Auditing allows you to store the data about manipulations done on instance and model level.

General

As opposed to logging, which records the information about the state of your tribefire instance (what is happening ), auditing allows you to track the manipulations done on entity instances and models (who did what) of a particular access. You can enable auditing on different accesses at the same time. Even though the audit logs are aggregated from different sources, they are all available in the same place, which is the Audit access view of Control Center.

By default, the instantiation, modification, and deletion of models and entities are audited.

Users with the roles noUI and tf-internal are not being audited.

Enabling Auditing for an Access

In this example, we use a newly created access.

  1. In Control Center, navigate to the Custom Accesses entry point.
  2. Right-click the access you want to enable audit on, and click More -> Setup Aspects. This creates a default set of aspects for your access.

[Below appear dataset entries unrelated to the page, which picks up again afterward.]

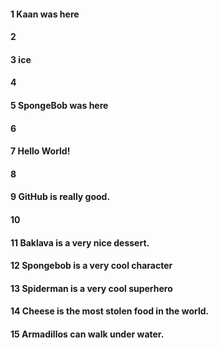 #### 1 Kaan was here
#### 2
#### 3 ice
#### 4
#### 5 SpongeBob was here
#### 6
#### 7 Hello World!
#### 8
#### 9 GitHub is really good.
#### 10
#### 11 Baklava is a very nice dessert.
#### 12 Spongebob is a very cool character
#### 13 Spiderman is a very cool superhero
#### 14 Cheese is the most stolen food in the world.
#### 15 Armadillos can walk under water.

    If your access already has some aspects assigned, expand the aspectConfiguration property, right-click the aspects list and add the Default Audit Aspect.

  3. Make sure all aspects are deployed and deploy (or redeploy) your access by right-clicking the access and clicking Redeploy.
  4. Right-click your access and select Switch to. Explorer opens.
  5. In Explorer, create a new instance or modify an existing instance. Once done, commit the changes.
  6. Go to Control Center, and in the Settings Panel, click the cogwheel icon, and select Switch to -> Audit. The Audit access explorer view opens.
  7. In the Audit access explorer view, click the All Records entry point.

    Note that the only manipulations done in tribefire are audited. If you use a Hibernate access and modify entities directly in an external database, those manipulations are not audited.